That looks pretty good. The only small complaint is the background that is able to be seen around the edges of the coin from the cropping. Other than that, I think the color and sharpness look great! I wish I could get mine to look that good.
That's 'cause ancient fellows worked with rocks and stone implements and had difficulty getting everything perfectly round.......
and a redo......worked on the coin crop a bit, as well as rotated the reverse a few degrees counterclockwise....
That's a pretty coin and a pretty picture. Better than much of what I produce... Yet, if I were you, I would probably turn up the aperture of your lens a bit if possible. Especially on the reverse, not all areas of the coin look equally sharp. May I ask what kind of photography set-up you are using?
Im using a sony a6100 with I am using a Sony a6100 with a Sony E3.5/30 macro lens on a tripod with LED lighting, then edited from RAW format. Editing in RAW format gives me a lot of latitude with luminosity and brightness. I always tend to make them too dark, so, this time I wanted it to be as close to "in hand" in color as I could get it. I did a lot of moving the light around, then r5otating images....some angles were better than others @dougsmit gave me the idea to do that.

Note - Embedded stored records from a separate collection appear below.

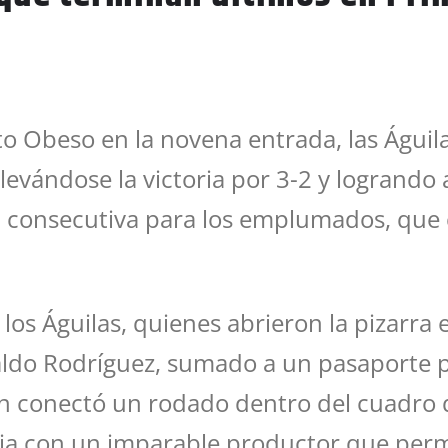
 Obeso en la novena entrada, las Águila
levándose la victoria por 3-2 y logrando a
oria consecutiva para los emplumados, que
os Águilas, quienes abrieron la pizarra e
do Rodríguez, sumado a un pasaporte pa
en conectó un rodado dentro del cuadro q
aja con un imparable productor que perm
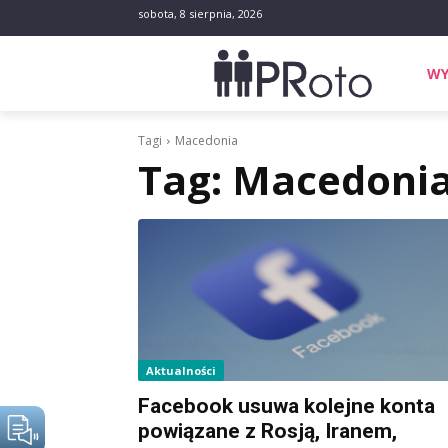
sobota, 8 sierpnia, 2026
WY
Tagi
Macedonia
Tag:
Macedoni
Aktualności
Facebook usuwa kolejne konta
powiązane z Rosją, Iranem,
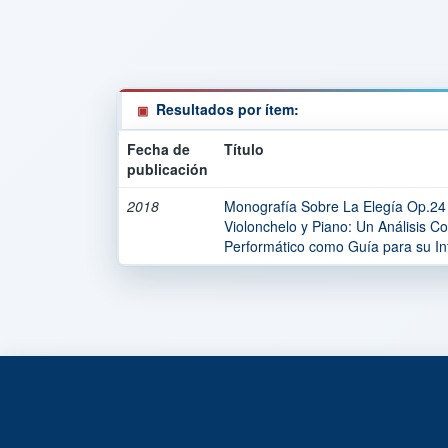
Resultados por ítem:
Fecha de
Título
publicación
2018
Monografía Sobre La Elegía Op.24 
Violonchelo y Piano: Un Análisis Co
Performático como Guía para su Int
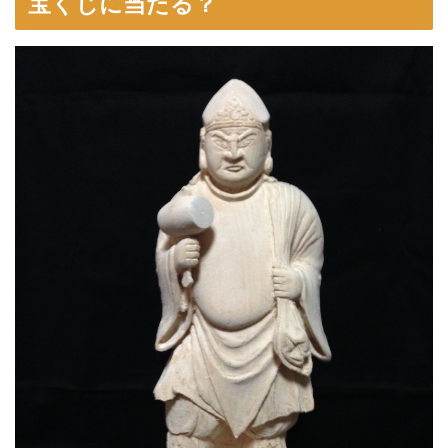
宝くじに当たる？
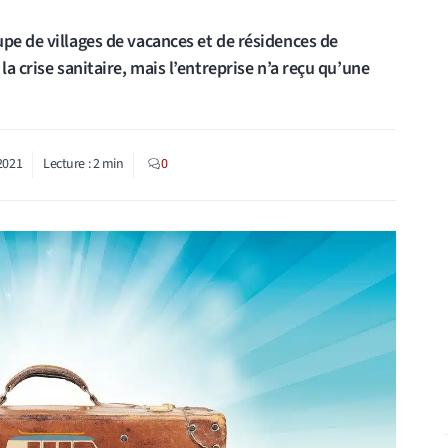
pe de villages de vacances et de résidences de
la crise sanitaire, mais l’entreprise n’a reçu qu’une
2021
Lecture :
2
min
0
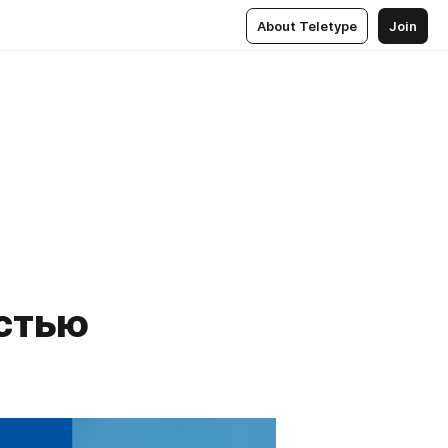
About Teletype
Join
стью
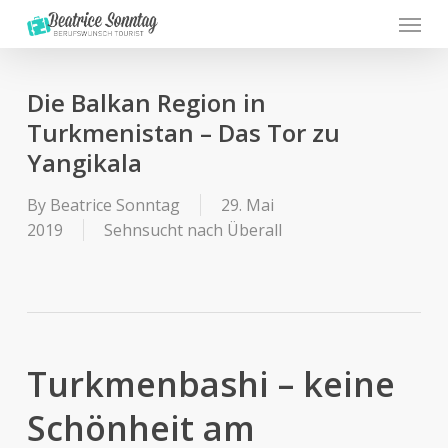
Menu
Skip
to
main
content
Die Balkan Region in
Turkmenistan – Das Tor zu
Yangikala
By
Beatrice Sonntag
29. Mai
2019
Sehnsucht nach Überall
Turkmenbashi – keine
Schönheit am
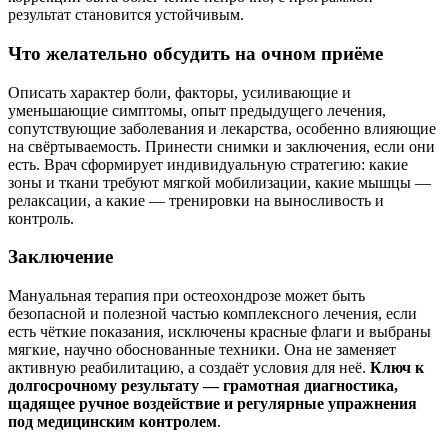
результат становится устойчивым.
Что желательно обсудить на очном приёме
Описать характер боли, факторы, усиливающие и
уменьшающие симптомы, опыт предыдущего лечения,
сопутствующие заболевания и лекарства, особенно влияющие
на свёртываемость. Принести снимки и заключения, если они
есть. Врач сформирует индивидуальную стратегию: какие
зоны и ткани требуют мягкой мобилизации, какие мышцы —
релаксации, а какие — тренировки на выносливость и
контроль.
Заключение
Мануальная терапия при остеохондрозе может быть
безопасной и полезной частью комплексного лечения, если
есть чёткие показания, исключены красные флаги и выбраны
мягкие, научно обоснованные техники. Она не заменяет
активную реабилитацию, а создаёт условия для неё.
Ключ к
долгосрочному результату — грамотная диагностика,
щадящее ручное воздействие и регулярные упражнения
под медицинским контролем
.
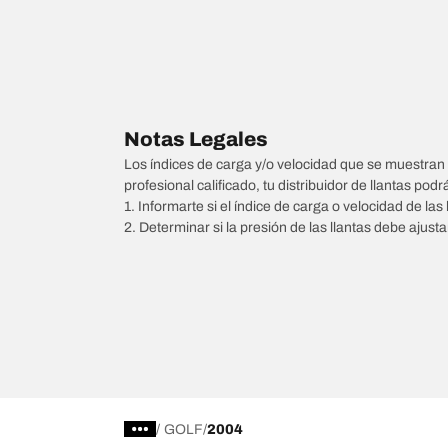
Notas Legales
Los índices de carga y/o velocidad que se muestran 
profesional calificado, tu distribuidor de llantas podr
1. Informarte si el índice de carga o velocidad de las 
2. Determinar si la presión de las llantas debe ajus
/
GOLF
2004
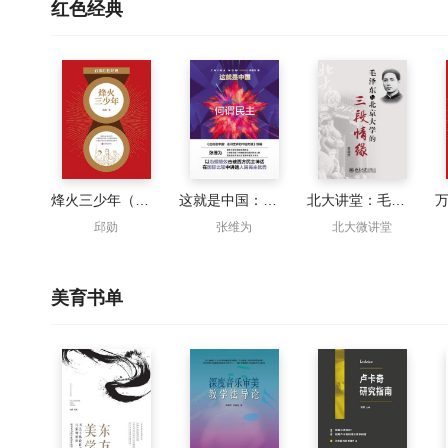
红色经典
烽火三少年（红色经典）
这就是中国：何谓民主？
北大讲堂：毛泽东与北京大学的三段情缘
邱勋
张维为
北大微讲堂
美育书单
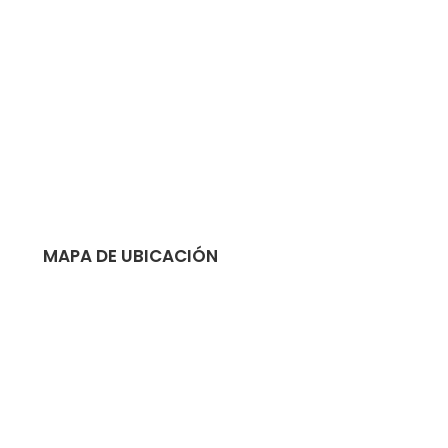
MAPA DE UBICACIÓN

I am a big fan of RAW but do warn that it is tempting to adjust some things just a bit too much and remove the naturalness you want in specular highlights. This makes the real coin look like a plaster cast. I believe your last example is a good balance. The coin looks like brightly shining silver but still shows detail. Sparkly coins are not easy to photograph well. Good job. I am not a real fan of 30mm macros since you have to get really close and beware of shadowing the coin. A macro 100mm is easier. You seem to have controlled this well, too. The a6100 seems to be a good tool for the purpose. I know nothing about Sony products since I have a lot tied up in Canon lenses. It is a good idea IMO to pick a brand and stay with it. They all have strengths and weaknesses and changing is expensive.
Because I offset the light slightly, the shadow wasn't an issue. I was about 6" away. Most of my lenses simply put me to far away....I have telephotos, but of course they aren't macros. This 30mm works the best for me so far. Rotating 90" and taking pictures helps as well...one can always rotate back in production....just pick the best one. I didn't want to over edit them, as doing so would make them look odd. I wanted them clear, and as close as possible to the "in hand" color. Proof coins would be a nightmare!
Generally, that's a pretty good shot. For my two cents, I think your highlights are too big and a little burned out. I know others will disagree. IMO, you need to soften the harshness of the highlights with diffusion. However, don't place it directly in front of the light. This is common error and placed as such, it won't really help you. You need to place the diffusion material somewhere between the light and the subject, in this case probably closer to the subject, to find the balance of high contrast refection and graduated highlight. Where exactly that is, you won't know without moving it around. In the image below the diffuser is about 6" away from the coin and the light is 18" away. Take from it what you will. Personally, I prefer the coin on a white background rather than a black one. Getting the correct exposure is also a challenge with highly reflective objects. You usually need to over expose bright subject because your camera's default is to make it middle grey. I've shot a number of these coins, and I know they are thick. I have an issue getting all the important stuff in focus, shooting at f14, so focus stack if you need to.
This is very true and is responsible for a couple of my photo habits. When I switched to my new mirrorless Canon RP I immediately fell in love with the setting that shows the exposure you will get on the image when you look through the finder or at the screen. Canon calls this 'Exposure Simulation'. The Sony a6100 is a good mirrorless so I suspect it would have a similar option buried in the menu but I have never touched a Sony so have no idea if or how. There is a fact of cameras. We tend to keep buying the same brand so we don't have to replace all our lenses when we get a new body. The Canon 70-200 I bought in 2006 is now serving on my fifth Canon body. For me to buy another brand now would be like buying a book in a language I do not read. I did not select my RP because of that feature but I am happy it is there for me. Shooting RAW allows a little more room for exposure error before the image falls apart but the more you can do to get it right in the first place, the better. I always shoot RAW and use manual exposure.
Thank you, @dougsmit and @Denis Richard for your helpful input on this......I am only starting out doing this, but your input isd quite helpful. I am going to have to redo some of my ancients, for sure, given your help! Currently I am cataloging my entire collection, which is mostly US Coins, and inputting them into a database.....this is taking pictures of obverses and reverses, etc, but for the cataloging I am just taking a picture of the set, like leaving a proof set in the US mint holder and taking a picture of the whole thing.....I am not going to such great length with these as I will with the ancients. It takes me hours, literally, to take the pics and edit the pictures of ancients, and I dont have the time currently (working 10-12 hour days at the moment).... Trust that I will redo my poor attempts though!
Now its TWO granddaughters! But alas, I have to blame myself.....my oldest granddaughter is almost 4, the other is 3 weeks old....so.....the fault is all mine!